As a graduate student I have worked on several projects for classes and elsewhere. Here are the ones that I think are the most interesting.

  • Sequential Importance Filtering for Google Flu Trends Data In the mid 2000’s Google released a “flu surveillance” data product, that attempted to use Google search information to infer flu incidence in the United States. Such data could be of substantial interest to epidemiologists, as it could allow one to infer parameter values for mathematical models of flu spread. This in turn allows policy-makers to estimate flu severity and, more importantly, target locations for treatment where flu severity will be worst. This project looks at applying one mathematical framework, Kalman filering, which allows parameter inference to be performed “on-line”. In other words, as Flu Trends data is generated in real time, Kalman filtering allows us to continually update our beliefs about the model generating that data. Since a key usage of Flu Trends data would be geographical triage, we want the underlying model to have a high degree of spatial resolution. Unfortunately this can substantially increase the dimenstionality of the model, and therefore the computational cost of Kalman filtering. To explore how more complex, geographical models might be fit using filtering techniques, I implemented a variant of the Kalman filter, called the “Square Root” filter. A summary of the project can be found here.

  • Forest Fragmentation and the Spread of Sudden Oak Death Forest fragmentation is an ongoing phenomenon that has dramatic ecological consequences. Often due to human intereference, continuous stretches of forest habitat are being reduced to isolated patches. For many organisms which live in that habitat this can be highly damaging, as it may impede their ability to safely move between important resources or degrade the quality of services which their habitat has previously provided. One upside of fragmentation, however, is that it may reduce the incidence of tree-killing pathogens. For many pathogens, transmission relies on a contact event whose probability is inversely proportional to the distance between hosts. One such pathogen, Sudden Oak Death, is especially destructive on the West Coast.
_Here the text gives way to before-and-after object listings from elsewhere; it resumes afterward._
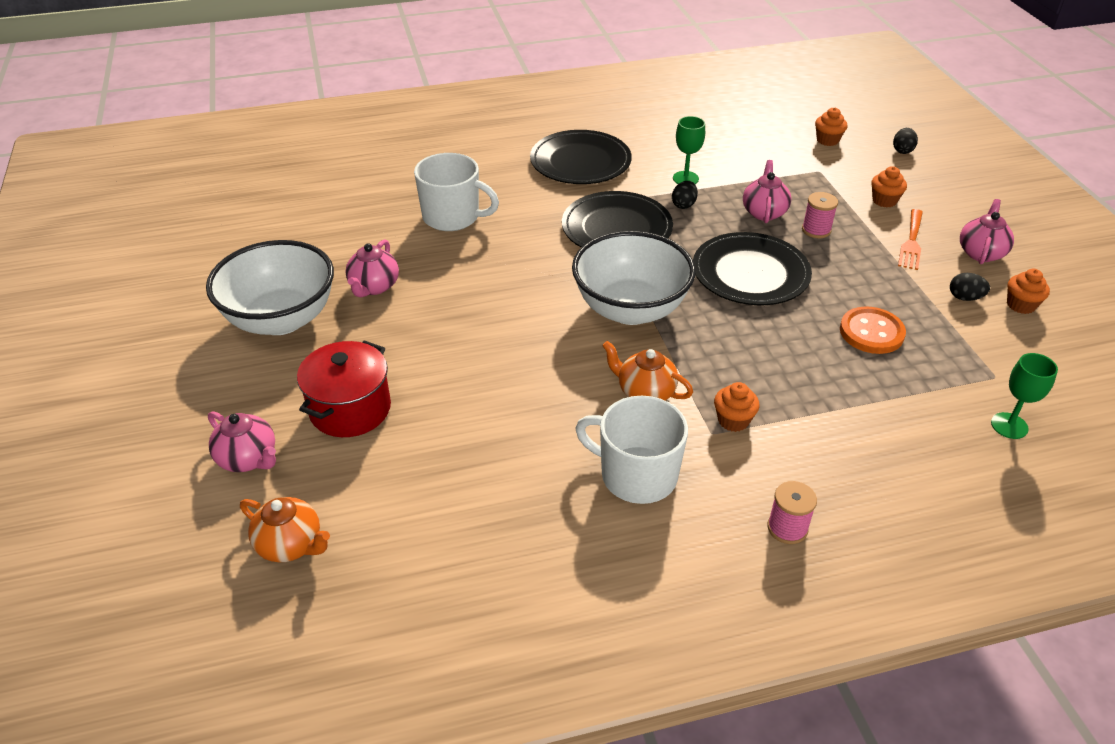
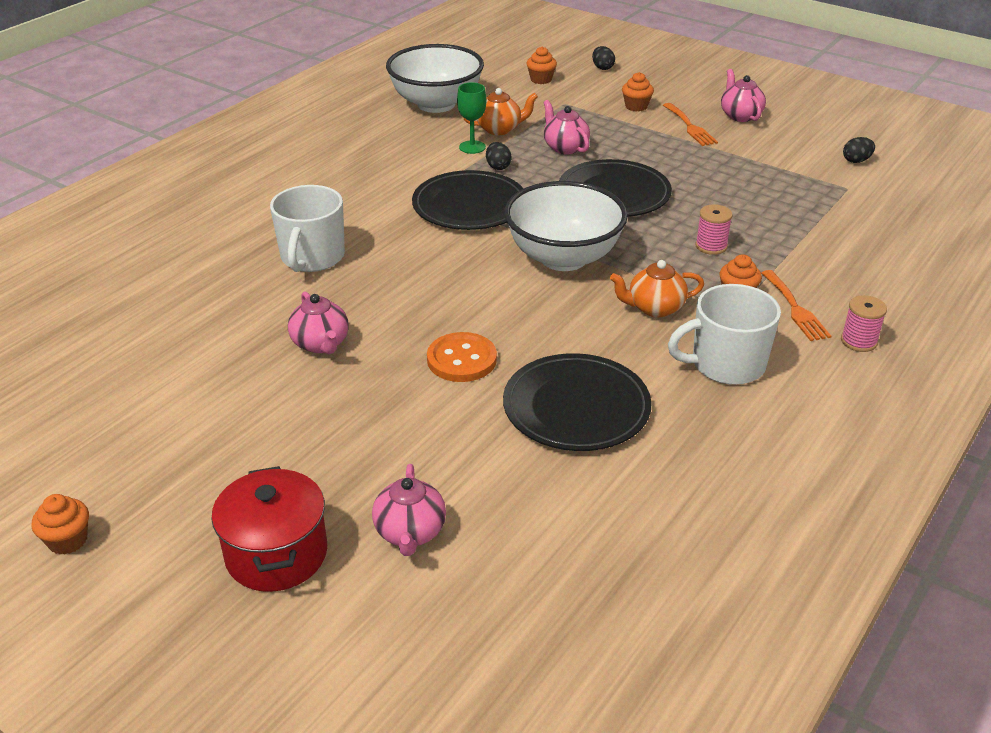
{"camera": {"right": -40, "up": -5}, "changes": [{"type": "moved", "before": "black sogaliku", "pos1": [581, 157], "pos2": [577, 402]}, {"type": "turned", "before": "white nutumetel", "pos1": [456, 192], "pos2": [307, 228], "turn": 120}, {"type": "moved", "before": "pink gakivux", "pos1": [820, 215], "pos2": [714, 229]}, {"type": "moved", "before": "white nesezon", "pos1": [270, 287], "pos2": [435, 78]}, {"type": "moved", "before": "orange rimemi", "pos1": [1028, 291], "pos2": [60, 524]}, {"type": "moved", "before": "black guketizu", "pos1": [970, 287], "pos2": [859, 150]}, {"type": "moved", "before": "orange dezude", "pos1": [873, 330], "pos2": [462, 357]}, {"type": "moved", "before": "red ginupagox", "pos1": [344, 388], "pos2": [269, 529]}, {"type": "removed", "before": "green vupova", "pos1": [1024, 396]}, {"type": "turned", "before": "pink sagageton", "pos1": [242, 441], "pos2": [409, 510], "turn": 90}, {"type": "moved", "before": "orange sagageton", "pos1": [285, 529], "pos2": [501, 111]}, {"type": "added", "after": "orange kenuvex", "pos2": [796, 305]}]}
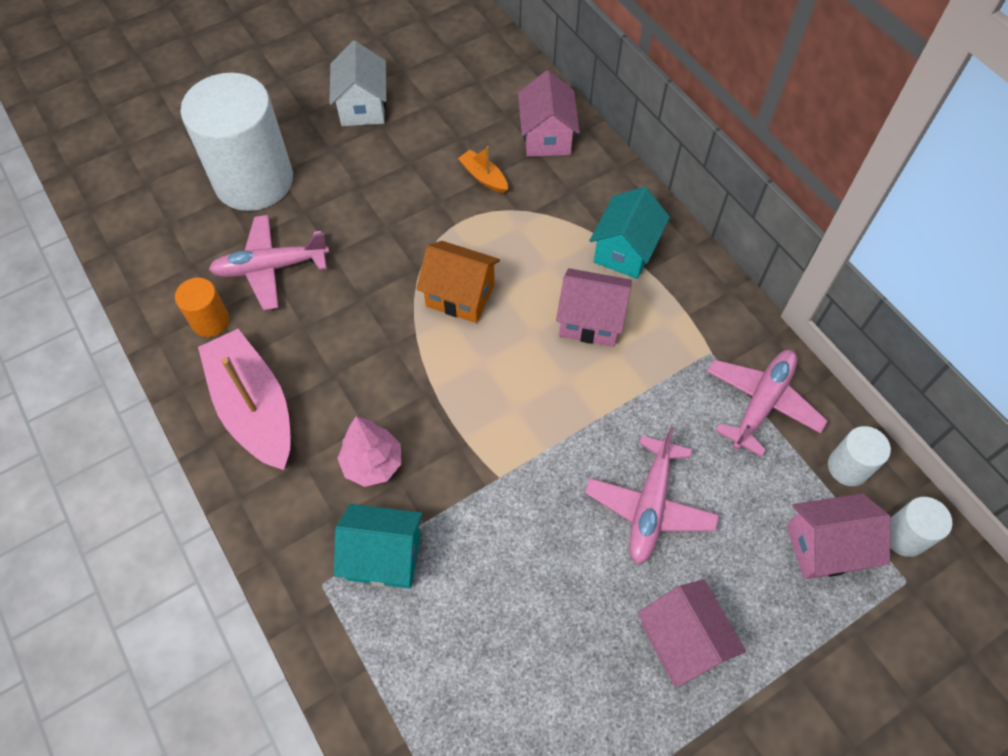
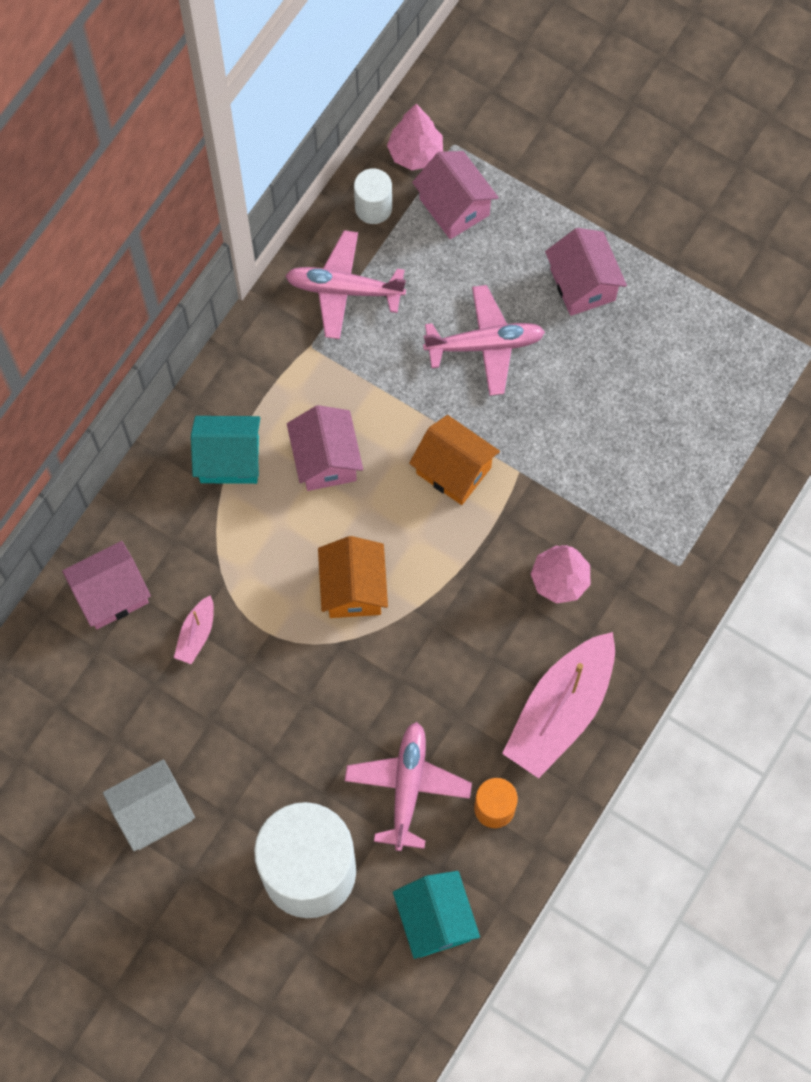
{"camera": {"right": -115, "up": 10}, "changes": [{"type": "recoloured", "before": "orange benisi", "after": "pink benisi", "pos1": [483, 169], "pos2": [194, 629]}, {"type": "turned", "before": "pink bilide", "pos1": [269, 263], "pos2": [408, 786], "turn": -135}, {"type": "replaced", "before": "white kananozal", "after": "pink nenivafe", "pos1": [921, 527], "pos2": [415, 137]}, {"type": "moved", "before": "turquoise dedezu", "pos1": [378, 546], "pos2": [436, 915]}, {"type": "turned", "before": "pink dedezu", "pos1": [692, 633], "pos2": [586, 272], "turn": -60}, {"type": "added", "after": "orange dedezu", "pos2": [454, 460]}]}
    For this project I used a stochastic model of Sudden Oak Death spread to examine how forest fragmentation impacts not the overall pathogen incidence, but rather the volatility of that incidence. Volatility refers to the variance in incidence between two adjacent time-points. Highly volatile epidemics are difficult to forecast, and may lead to catastrophic pandemics. There is some evidence that densely connected host networks tend to produce more volatile epidemics, therefore one would expect forest fragmentation to reduce that volatility. This expectation was borne out, somewhat, by my modelling results. For a detailed description of this project see here and for code see here.